How do some books stay on the bestseller lists month after month and sometimes, year after year? Until recently, I thought a great deal of luck went into their success. I still believe that some luck goes into it, but in a short examination of titles that linger or resurface on the lists I noticed a trend.
This may not come as any big surprise to you, but from a craft perspective it felt like a revelation to me. Allow me to explain.
On the surface, a book needs to have an engaging plot and interesting premise. These elements alone can satisfy readers, and some readers even seek books that only appeal to this level. I think of this as the sensory or physical level. I’ve heard some refer to books like this as dessert: quick, tasty, but unable to fulfill long term health requirements.

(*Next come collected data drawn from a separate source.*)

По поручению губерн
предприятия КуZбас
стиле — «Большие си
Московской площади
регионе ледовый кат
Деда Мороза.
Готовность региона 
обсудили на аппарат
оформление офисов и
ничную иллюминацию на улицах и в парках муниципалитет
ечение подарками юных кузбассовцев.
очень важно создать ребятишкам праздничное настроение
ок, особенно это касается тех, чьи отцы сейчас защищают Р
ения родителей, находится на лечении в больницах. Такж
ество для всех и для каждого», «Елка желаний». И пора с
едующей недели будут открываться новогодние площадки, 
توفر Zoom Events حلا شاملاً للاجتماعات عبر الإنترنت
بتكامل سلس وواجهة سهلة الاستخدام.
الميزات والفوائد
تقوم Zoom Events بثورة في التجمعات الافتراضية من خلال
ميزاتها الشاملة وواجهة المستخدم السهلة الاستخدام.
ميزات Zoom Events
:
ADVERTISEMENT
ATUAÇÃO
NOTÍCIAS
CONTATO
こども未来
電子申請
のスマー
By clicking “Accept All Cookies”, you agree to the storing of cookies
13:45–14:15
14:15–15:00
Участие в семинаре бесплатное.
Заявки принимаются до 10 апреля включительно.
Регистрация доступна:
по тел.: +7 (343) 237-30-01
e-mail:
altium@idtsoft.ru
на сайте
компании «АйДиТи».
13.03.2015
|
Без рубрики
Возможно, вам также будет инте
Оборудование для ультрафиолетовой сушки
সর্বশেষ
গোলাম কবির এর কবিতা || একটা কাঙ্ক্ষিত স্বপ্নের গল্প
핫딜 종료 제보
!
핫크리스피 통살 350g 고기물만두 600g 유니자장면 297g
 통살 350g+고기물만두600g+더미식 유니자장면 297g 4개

The next layer is about the emotional journey or arc of the characters. When characters are flawed, complex, and sympathetic the reader enters into a deeper level of intimacy with the text because he cares. Strong characters activate the emotions of the reader, vesting him in the story. Books that delve deeply into this level while satisfying the sensory level tend to inspire a lot of recommendation, buzz, and may even make them worthy of book club discussion.

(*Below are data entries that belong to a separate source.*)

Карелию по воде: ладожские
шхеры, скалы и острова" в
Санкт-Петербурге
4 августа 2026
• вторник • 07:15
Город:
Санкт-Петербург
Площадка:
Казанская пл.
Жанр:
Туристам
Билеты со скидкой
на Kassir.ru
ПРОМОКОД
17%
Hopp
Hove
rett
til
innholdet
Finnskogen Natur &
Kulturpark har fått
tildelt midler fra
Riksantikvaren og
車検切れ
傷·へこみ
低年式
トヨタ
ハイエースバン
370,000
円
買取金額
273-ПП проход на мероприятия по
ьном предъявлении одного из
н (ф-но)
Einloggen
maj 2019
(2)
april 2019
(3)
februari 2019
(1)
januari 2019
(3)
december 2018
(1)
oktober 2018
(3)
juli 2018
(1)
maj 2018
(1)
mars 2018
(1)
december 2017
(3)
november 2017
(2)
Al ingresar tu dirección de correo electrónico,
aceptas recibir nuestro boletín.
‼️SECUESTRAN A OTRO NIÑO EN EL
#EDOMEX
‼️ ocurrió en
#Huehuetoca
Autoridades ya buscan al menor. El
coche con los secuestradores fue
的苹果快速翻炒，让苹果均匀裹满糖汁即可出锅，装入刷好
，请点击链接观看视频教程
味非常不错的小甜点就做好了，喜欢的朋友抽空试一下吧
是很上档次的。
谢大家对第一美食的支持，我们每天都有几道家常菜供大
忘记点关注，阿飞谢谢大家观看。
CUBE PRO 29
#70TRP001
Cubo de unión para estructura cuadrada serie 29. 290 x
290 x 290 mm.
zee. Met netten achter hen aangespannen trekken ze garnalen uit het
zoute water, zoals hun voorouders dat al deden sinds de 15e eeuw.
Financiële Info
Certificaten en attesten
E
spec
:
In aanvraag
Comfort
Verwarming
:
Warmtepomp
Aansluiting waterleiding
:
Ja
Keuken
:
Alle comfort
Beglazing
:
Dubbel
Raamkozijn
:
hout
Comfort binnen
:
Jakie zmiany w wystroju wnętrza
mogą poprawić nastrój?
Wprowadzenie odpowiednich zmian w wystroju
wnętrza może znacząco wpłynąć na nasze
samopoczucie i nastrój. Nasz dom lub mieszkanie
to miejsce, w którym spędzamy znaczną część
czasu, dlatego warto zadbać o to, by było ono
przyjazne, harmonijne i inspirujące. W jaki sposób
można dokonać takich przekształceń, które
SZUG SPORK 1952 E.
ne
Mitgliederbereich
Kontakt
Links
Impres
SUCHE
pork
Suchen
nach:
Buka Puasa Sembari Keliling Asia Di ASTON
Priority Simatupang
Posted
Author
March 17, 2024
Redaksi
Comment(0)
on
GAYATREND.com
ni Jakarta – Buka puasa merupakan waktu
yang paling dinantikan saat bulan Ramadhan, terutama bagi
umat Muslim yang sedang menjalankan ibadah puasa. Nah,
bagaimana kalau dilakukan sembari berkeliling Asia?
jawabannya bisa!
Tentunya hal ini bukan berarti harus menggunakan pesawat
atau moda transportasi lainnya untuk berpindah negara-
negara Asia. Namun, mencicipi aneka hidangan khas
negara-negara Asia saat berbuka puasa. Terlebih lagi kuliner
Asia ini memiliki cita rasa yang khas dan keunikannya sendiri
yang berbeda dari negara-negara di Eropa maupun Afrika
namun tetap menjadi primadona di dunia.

There is one more layer, however, that I think makes the difference that keeps books on the bestseller lists for the long term: the thematic layer. When an author explores themes that challenge the reader, when she uses allegory or symbol, when she might even change the world view of the reader, the book enters the realm of the timeless. These are the books that are read over and over again, that are given as gifts or sit on end tables in guest rooms, that are recommended widely and read by children and grandchildren with the same energy and enthusiasm as their elders.

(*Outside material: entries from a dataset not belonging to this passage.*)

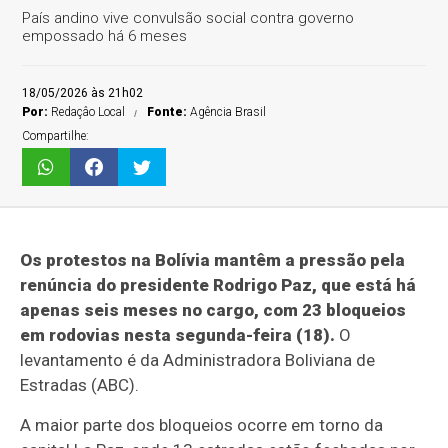
País andino vive convulsão social contra governo
empossado há 6 meses
18/05/2026 às 21h02
Por:
Redaçâo Local
Fonte:
Agência Brasil
Compartilhe:
Os protestos na Bolívia mantêm a pressão pela
renúncia do presidente Rodrigo Paz, que está há
apenas seis meses no cargo, com 23 bloqueios
em rodovias nesta segunda-feira (18).
O
levantamento é da Administradora Boliviana de
Estradas (ABC).
A maior parte dos bloqueios ocorre em torno da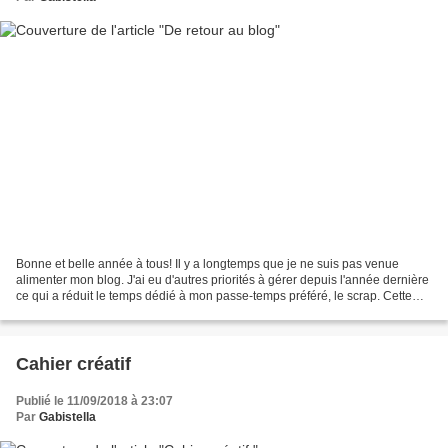
Bonne et belle année à tous! Il y a longtemps que je ne suis pas venue
alimenter mon blog. J'ai eu d'autres priorités à gérer depuis l'année dernière
ce qui a réduit le temps dédié à mon passe-temps préféré, le scrap. Cette
année, J'essaierai de venir...
Cahier créatif
Publié le 11/09/2018 à 23:07
Par
Gabistella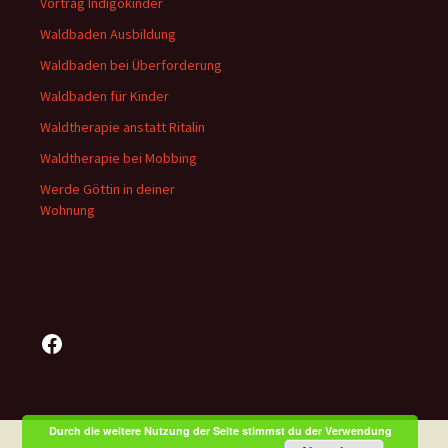
Vortrag Indigokinder
Waldbaden Ausbildung
Waldbaden bei Überforderung
Waldbaden für Kinder
Waldtherapie anstatt Ritalin
Waldtherapie bei Mobbing
Werde Göttin in deiner
Wohnung
Facebook
Durch die weitere Nutzung der Seite stimmst du der Verwendung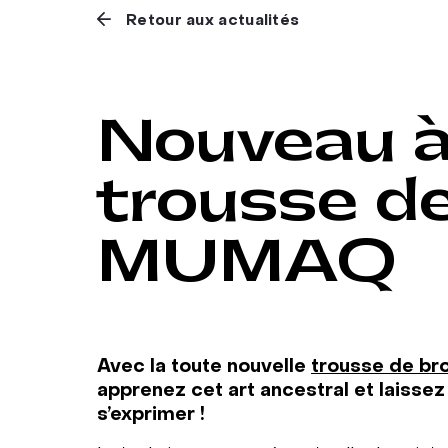
Retour aux actualités
Nouveau à 
trousse de
MUMAQ
Avec la toute nouvelle
trousse de b
apprenez cet art ancestral et laissez
s’exprimer !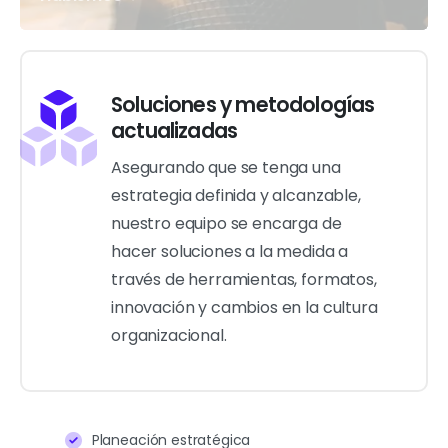
Soluciones y metodologías
actualizadas
Asegurando que se tenga una
estrategia definida y alcanzable,
nuestro equipo se encarga de
hacer soluciones a la medida a
través de herramientas, formatos,
innovación y cambios en la cultura
organizacional.
Planeación estratégica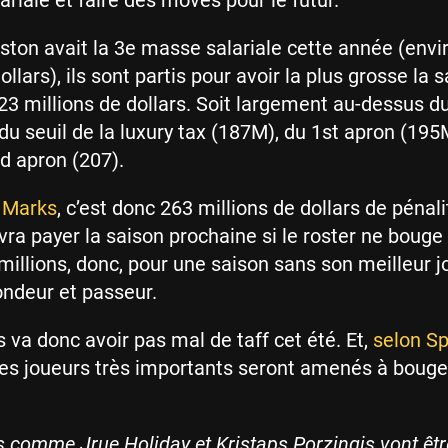
ariale et faire des moves pour le futur.
ston avait la 3e masse salariale cette année (envi
ollars), ils sont partis pour avoir la plus grosse la 
23 millions de dollars. Soit largement au-dessus du
du seuil de la luxury tax (187M), du 1st apron (195
 apron (207).
 Marks
, c’est donc 263 millions de dollars de pénali
vra payer la saison prochaine si le roster ne bouge
millions, donc, pour une saison sans son meilleur j
ondeur et passeur.
 va donc avoir pas mal de taff cet été. Et,
selon Sp
des joueurs très importants seront amenés à bouge
 comme Jrue Holiday et Kristaps Porzingis vont être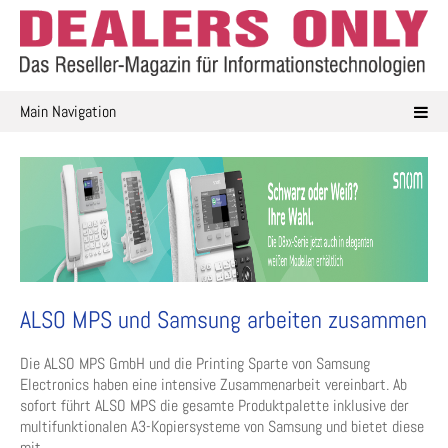
Skip
to
content
Main Navigation
ALSO MPS und Samsung arbeiten zusammen
Die ALSO MPS GmbH und die Printing Sparte von Samsung
Electronics haben eine intensive Zusammenarbeit vereinbart. Ab
sofort führt ALSO MPS die gesamte Produktpalette inklusive der
multifunktionalen A3-Kopiersysteme von Samsung und bietet diese
mit ...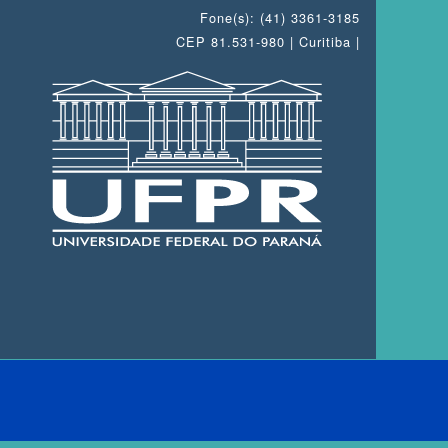
Fone(s): (41) 3361-3185
CEP 81.531-980 | Curitiba |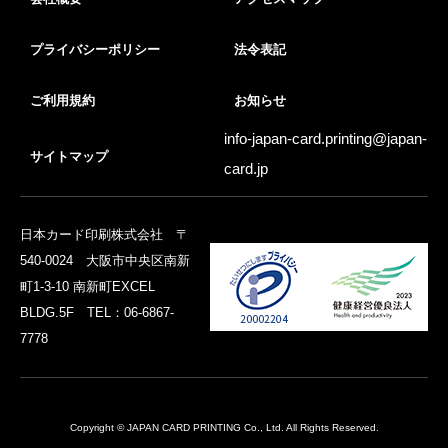
プライバシーポリシー
法令表記
ご利用規約
お知らせ
info-japan-card.printing@
japan-
サイトマップ
card.jp
日本カード印刷株式会社 〒
540-0024 大阪市中央区南新
町1-3-10 南新町EXCEL
BLDG.5F TEL：06-6867-
7778
Copyright © JAPAN CARD PRINTING Co., Ltd. All Rights Reserved.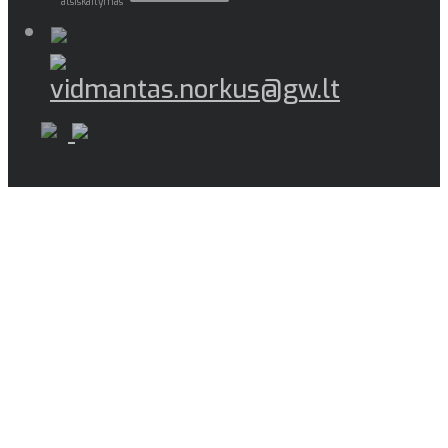
atsiskaitymas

I believe that this comprehensive symbiosis of elements that satisfy the reader at the sensory, emotional, and intellectual levels keeps books on the bestseller lists because it keeps books in the hearts and minds of those who read them. It is a tall order, but one that I suspect almost all writers aim for.
What books have you read that satisfy these layers? What books have not only kept you turning pages, but have also nourished you at a deeper level?